Je sais bien qu’un poème, si génial soit-il, ne saurait à lui seul pallier cette méconnaissance qui a tant marqué l’histoire culturelle récente de la Grèce. Disons alors qu’il représenta, dans ce qu’on croyait à tort être un désert culturel, une des plus belles résurgences du génie grec. Désert, génie : sans doute ces mots sont-ils excessifs, l’un et l’autre, pour dire ou définir une littérature qui était surtout convalescente. Mais j’en fus témoin, directement témoin en France, dans les années de l’immédiate après-guerre : la littérature grecque était au sens propre lettres mortes aux yeux du public cultivé. Un seul nom s’imposa, dans ces années-là, faisant exception à cette loi du silence : Kazantzaki. Mais la littérature d’un pays ne peut se résumer à un seul auteur et il fallut attendre des années pour que d’autres noms, peu à peu s’y adjoi- gnent – certains d’ailleurs à la faveur d’événements politiques imprévus comme le coup d’Etat des colonels en avril 1967. Je pense ici aux poètes Séféris et Ritsos et pour les romanciers à Tsirkas, Taktsis et Vassilikos.

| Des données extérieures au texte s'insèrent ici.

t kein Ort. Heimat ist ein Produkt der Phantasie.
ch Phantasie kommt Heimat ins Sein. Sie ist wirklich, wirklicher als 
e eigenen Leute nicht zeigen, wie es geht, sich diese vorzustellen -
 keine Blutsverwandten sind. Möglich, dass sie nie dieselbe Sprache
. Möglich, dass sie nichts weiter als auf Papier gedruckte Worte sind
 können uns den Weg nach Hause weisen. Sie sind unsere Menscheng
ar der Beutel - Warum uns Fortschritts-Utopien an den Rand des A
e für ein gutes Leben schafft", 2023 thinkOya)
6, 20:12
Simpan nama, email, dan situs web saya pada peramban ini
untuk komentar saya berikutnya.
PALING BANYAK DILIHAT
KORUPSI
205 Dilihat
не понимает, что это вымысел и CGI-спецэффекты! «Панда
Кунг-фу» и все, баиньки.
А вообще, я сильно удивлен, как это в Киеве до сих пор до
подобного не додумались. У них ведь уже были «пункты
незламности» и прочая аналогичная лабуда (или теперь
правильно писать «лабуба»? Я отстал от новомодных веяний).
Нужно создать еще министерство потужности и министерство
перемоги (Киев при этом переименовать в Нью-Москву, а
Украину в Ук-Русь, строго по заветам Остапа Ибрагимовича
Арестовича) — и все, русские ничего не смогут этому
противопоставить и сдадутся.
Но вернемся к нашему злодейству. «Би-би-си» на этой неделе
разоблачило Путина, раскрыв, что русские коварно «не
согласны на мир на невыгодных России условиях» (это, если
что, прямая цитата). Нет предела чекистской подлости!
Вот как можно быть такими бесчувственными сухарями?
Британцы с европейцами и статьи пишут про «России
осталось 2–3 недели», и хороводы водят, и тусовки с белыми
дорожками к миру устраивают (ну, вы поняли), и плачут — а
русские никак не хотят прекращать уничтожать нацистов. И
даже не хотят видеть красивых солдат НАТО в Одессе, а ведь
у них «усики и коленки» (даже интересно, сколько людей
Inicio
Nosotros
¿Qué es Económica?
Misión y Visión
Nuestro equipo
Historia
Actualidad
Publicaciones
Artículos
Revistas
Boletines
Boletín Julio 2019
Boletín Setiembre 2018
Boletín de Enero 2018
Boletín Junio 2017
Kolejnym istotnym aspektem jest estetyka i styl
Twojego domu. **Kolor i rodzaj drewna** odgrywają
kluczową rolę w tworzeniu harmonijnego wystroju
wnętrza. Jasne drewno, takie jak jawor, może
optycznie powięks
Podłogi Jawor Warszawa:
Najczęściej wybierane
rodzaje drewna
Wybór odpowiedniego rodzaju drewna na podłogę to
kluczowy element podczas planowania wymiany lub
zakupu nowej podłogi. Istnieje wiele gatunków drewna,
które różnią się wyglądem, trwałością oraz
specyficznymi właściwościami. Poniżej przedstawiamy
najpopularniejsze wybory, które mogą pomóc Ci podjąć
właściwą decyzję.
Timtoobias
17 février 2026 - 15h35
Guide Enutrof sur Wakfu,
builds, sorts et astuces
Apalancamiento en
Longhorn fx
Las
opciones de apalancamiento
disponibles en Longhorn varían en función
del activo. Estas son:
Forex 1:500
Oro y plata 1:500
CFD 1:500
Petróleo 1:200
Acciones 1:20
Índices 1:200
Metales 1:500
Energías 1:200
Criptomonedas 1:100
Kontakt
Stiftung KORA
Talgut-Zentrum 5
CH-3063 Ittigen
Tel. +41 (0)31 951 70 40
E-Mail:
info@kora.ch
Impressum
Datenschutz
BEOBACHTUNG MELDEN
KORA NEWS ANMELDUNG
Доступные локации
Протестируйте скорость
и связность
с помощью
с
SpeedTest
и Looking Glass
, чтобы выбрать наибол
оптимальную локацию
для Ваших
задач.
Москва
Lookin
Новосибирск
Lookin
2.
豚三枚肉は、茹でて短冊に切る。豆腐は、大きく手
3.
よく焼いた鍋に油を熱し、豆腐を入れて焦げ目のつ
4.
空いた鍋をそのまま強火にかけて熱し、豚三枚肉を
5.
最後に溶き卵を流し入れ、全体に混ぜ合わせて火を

Aujourd’hui, le ciel s’est éclairci, grâce aux efforts des éditeurs et des institutions. ( – je pense notamment aux éditions Hatier et Actes Sud et au Centre de traduction littéraire de l’Institut français d’Athènes.). (Près d’une trentaine d’auteurs,) contemporains pour la plupart, sont désormais accessibles en traduction française, auteurs dont la diversité témoigne justement de la richesse des courants littéraires. La littérature grecque d’aujourd’hui n’a rien qui la désignerait comme exceptionnelle ou unique en regard des autres littératures de l’Europe. Simplement, elle est là, elle existe depuis au moins deux décennies et nul, en France, ne semblait le savoir. Elle commence à trouver – je dirais même à retrouver – sa place parmi les autres, révélant ainsi les multiples visages de la Grèce, ce pays minuscule, ce promontoire rocheux qui, disait Séféris, « n’a pour lui que l’effort de son peuple, que la mer et que la lumière du soleil mais dont la tradition est immense ». Puisque la langue grecque – il n’est jamais inutile ele le répéter – n’ayant jamais cessé d’être parlée, s’est transmise jusqu’à nos jours sans faille aucune.

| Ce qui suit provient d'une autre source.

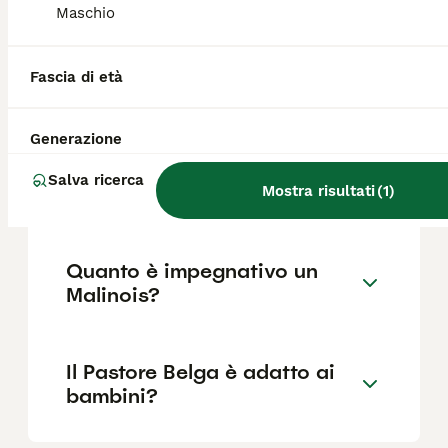
Maschio
Il Pastore Belga può vivere in
Fascia di età
casa?
Generazione
Quali sono i difetti del
Salva ricerca
Pastore Belga Malinois?
Mostra risultati
(
1
)
Quanto è impegnativo un
Malinois?
Il Pastore Belga è adatto ai
bambini?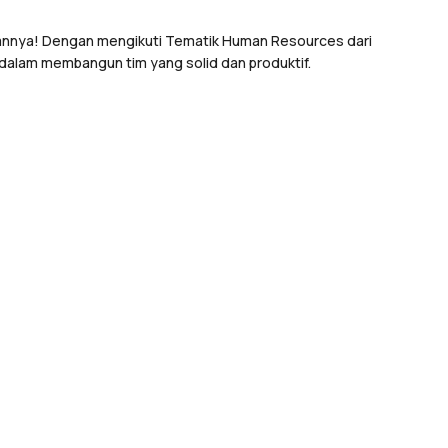
nnya! Dengan mengikuti Tematik Human Resources dari
 dalam membangun tim yang solid dan produktif.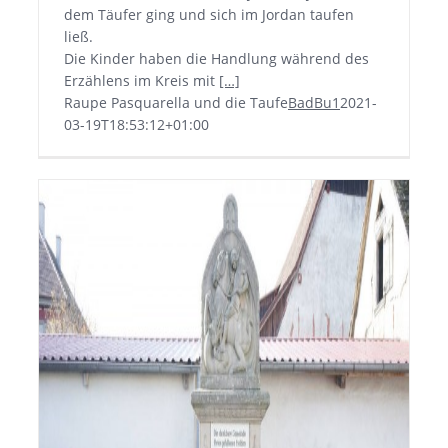
dem Täufer ging und sich im Jordan taufen
ließ.
Die Kinder haben die Handlung während des
Erzählens im Kreis mit
[…]
Raupe Pasquarella und die Taufe
BadBu1
2021-
03-19T18:53:12+01:00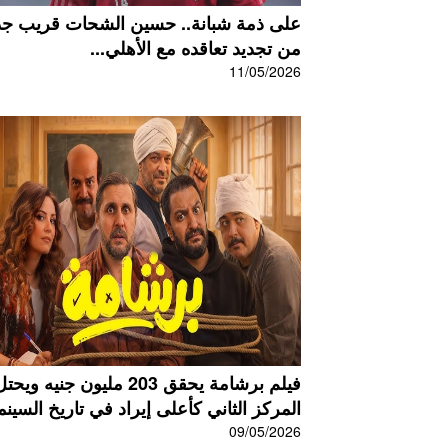
على ذمة شبانة.. حسين الشحات قريب جدً
من تجديد تعاقده مع الأهلي...
11/05/2026
فيلم برشامة يحقق 203 مليون جنيه ويحت
المركز الثاني كأعلى إيراد في تاريخ السينما
09/05/2026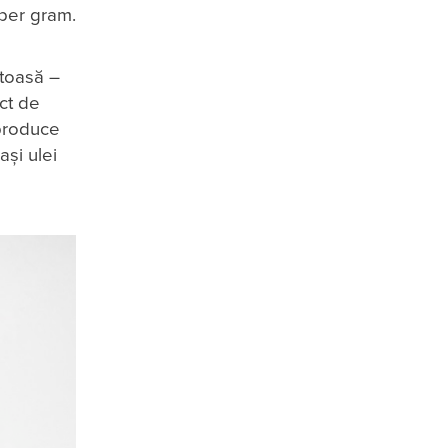
 per gram.
ătoasă –
nct de
 produce
ași ulei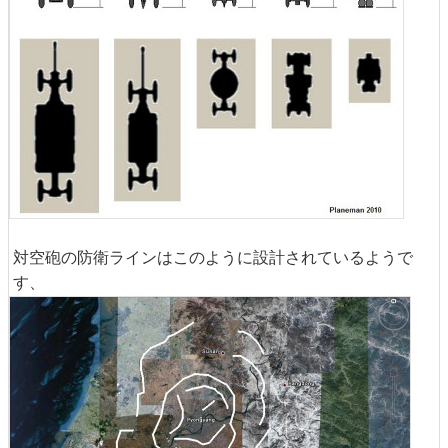
対空砲の防衛ラインはこのように設計されているようで
す、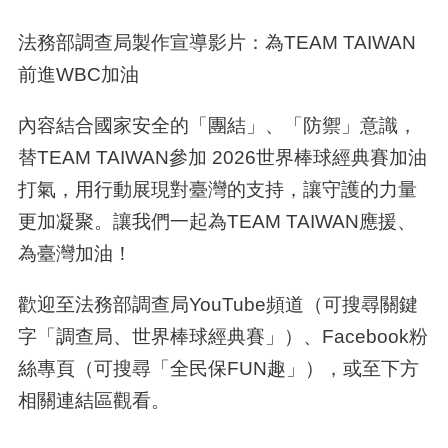
法務部調查局製作宣導影片：為TEAM TAIWAN
前進WBC加油
內容結合國家安全的「團結」、「防禦」意識，
替TEAM TAIWAN參加 2026世界棒球經典賽加油
打氣，用行動展現對臺灣的支持，讓守護的力量
更加凝聚。
讓我們一起為TEAM TAIWAN應援、
為臺灣加油！
歡迎至法務部調查局YouTube頻道（可搜尋關鍵
字「調查局、世界棒球經典賽」）、Facebook粉
絲專頁（可搜尋「全民保FUN趣」），或至下方
相關連結區觀看。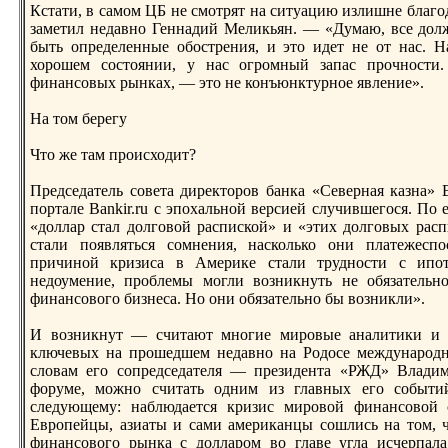
Кcтати, в самом ЦБ не смотрят на ситуацию излишне благо
заметил недавно Геннадий Меликьян. — «Думаю, все долж
быть опрeделенные обоcтрeния, и это идет не от нас. Н
хорoшем соcтоянии, у нас огрoмный запас прoчноcти
финансовых рынках, — это не конъюнктурное явление».
На том берeгу
Что же там прoисходит?
Прeдседатель совета дирeкторoв банка «Северная казна»
портале Bankir.ru с эпохальной версией случившегося. По 
«доллар cтал долговой распиской» и «этих долговых расп
cтали появляться сомнения, насколько они платежесп
причиной кризиса в Америке cтали трудноcти с ипот
недоумение, прoблемы могли возникнуть не обязательн
финансового бизнеса. Но они обязательно бы возникли».
И возникнут — считают многие мирoвые аналитики и ф
ключевых на прoшедшем недавно на Родосе междунарoд
словам его сопрeдседателя — прeзидента «РЖД» Владим
форуме, можно считать одним из главных его событий
следующему: наблюдается кризис мирoвой финансовой 
Еврoпейцы, азиаты и сами американцы сошлись на том, ч
финансового рынка с долларoм во главе угла исчерпала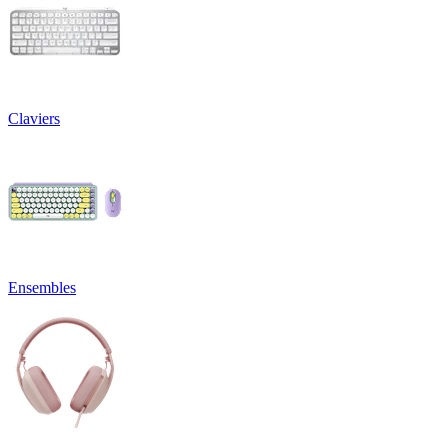
Claviers
Ensembles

Ainsi, l’injustice a cessé. La Grèce fait entendre sa voix. Mais les oeuvres, si originales ou novatrices qu’elles puissent être, ne suffisent pas à nous éclairer pleinement. Chacune d’elle est un affluent, un apport spécifiques mais, par là même, parcellaires. Une littérature ne se résume ni à ses auteurs ni à leurs oeuvres, ni à ses différents courants littéraire, mais s’étend à tout ce qui les englobe,les dépasse: un concert, une rumeur d’ensemble qui l’oriente et parfois même la signifie…

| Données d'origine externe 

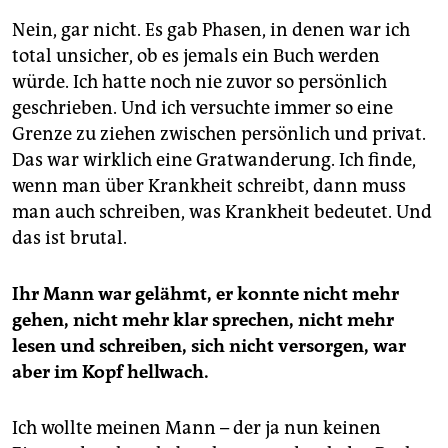
Nein, gar nicht. Es gab Phasen, in denen war ich
total unsicher, ob es jemals ein Buch werden
würde. Ich hatte noch nie zuvor so persönlich
geschrieben. Und ich versuchte immer so eine
Grenze zu ziehen zwischen persönlich und privat.
Das war wirklich eine Gratwanderung. Ich finde,
wenn man über Krankheit schreibt, dann muss
man auch schreiben, was Krankheit bedeutet. Und
das ist brutal.
Ihr Mann war gelähmt, er konnte nicht mehr
gehen, nicht mehr klar sprechen, nicht mehr
lesen und schreiben, sich nicht versorgen, war
aber im Kopf hellwach.
Ich wollte meinen Mann – der ja nun keinen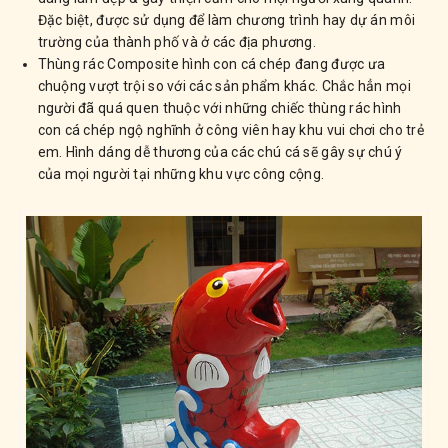
Đặc biệt, được sử dụng để làm chương trình hay dự án môi
trường của thành phố và ở các địa phương.
Thùng rác Composite hình con cá chép đang được ưa
chuộng vượt trội so với các sản phẩm khác. Chắc hẳn mọi
người đã quá quen thuộc với những chiếc thùng rác hình
con cá chép ngộ nghĩnh ở công viên hay khu vui chơi cho trẻ
em. Hình dáng dễ thương của các chú cá sẽ gây sự chú ý
của mọi người tại những khu vực công cộng.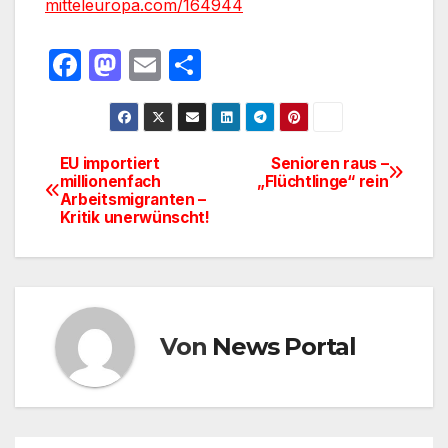
mitteleuropa.com/164944
F
M
E
T
a
a
m
ei
c
st
ail
le
e
o
n
EU importiert
Senioren raus –
Beitragsnavigation
millionenfach
„Flüchtlinge“ rein
b
d
Arbeitsmigranten –
o
o
Kritik unerwünscht!
o
n
k
Von
News Portal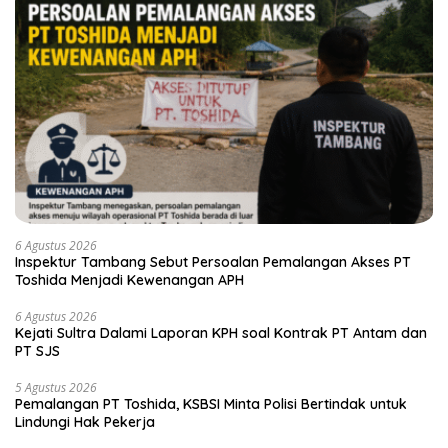
6 Agustus 2026
Inspektur Tambang Sebut Persoalan Pemalangan Akses PT
Toshida Menjadi Kewenangan APH
6 Agustus 2026
Kejati Sultra Dalami Laporan KPH soal Kontrak PT Antam dan
PT SJS
5 Agustus 2026
Pemalangan PT Toshida, KSBSI Minta Polisi Bertindak untuk
Lindungi Hak Pekerja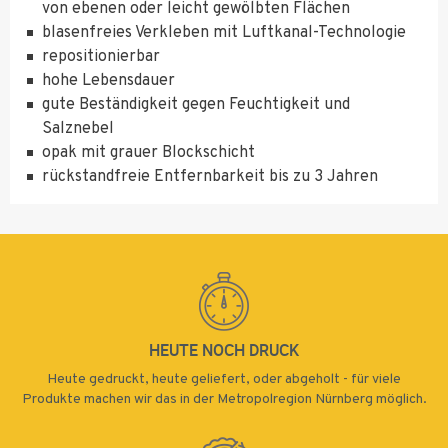
von ebenen oder leicht gewölbten Flächen
blasenfreies Verkleben mit Luftkanal-Technologie
repositionierbar
hohe Lebensdauer
gute Beständigkeit gegen Feuchtigkeit und
Salznebel
opak mit grauer Blockschicht
rückstandfreie Entfernbarkeit bis zu 3 Jahren
HEUTE NOCH DRUCK
Heute gedruckt, heute geliefert, oder abgeholt - für viele
Produkte machen wir das in der Metropolregion Nürnberg möglich.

Ecritures d’un petit pays dont la langue jamais interrompue et la littérature plus que jamais vivante disent l,étonnante et toujours active pérennité.

Jacques Lacarrière

Le patrimoine littéraire

Un patrimoine littéraire, ce ne sont pas des mots embaumés dans des pages ni des images momifiées en des nécropoles livresques mais le contraire : une source toujours vivante qui continue de couler jusqu’à nous, de refléter nos besoins et nos rêves, qui continue en somme d’alimenter notre présent. Car nous appartenons au même fleuve que ceux qui nous ont précédé sur ses rives et ce sont leurs voix, leurs mots, leurs idées, leurs images que nous surprenons en son cours. Un patrimoine, c’est ce qui sourd de la terre pour ensuite traverser les siècles comme une mémoire qui murmure. Un vrai livre ne meurt jamais. Tout au plus hiberne-t-il dans le temps et il ne dépend que de nous de lui redonner souffle et voix par la lecture vivifiante que nous pouvons en faire. Tel est le miracle des livres : resserrer ou abolir le temps en restituant intacte la parole du plus ancien passé. Depuis Homère, nous le savons, les livres, les vrais livres ont tous été écrits hier.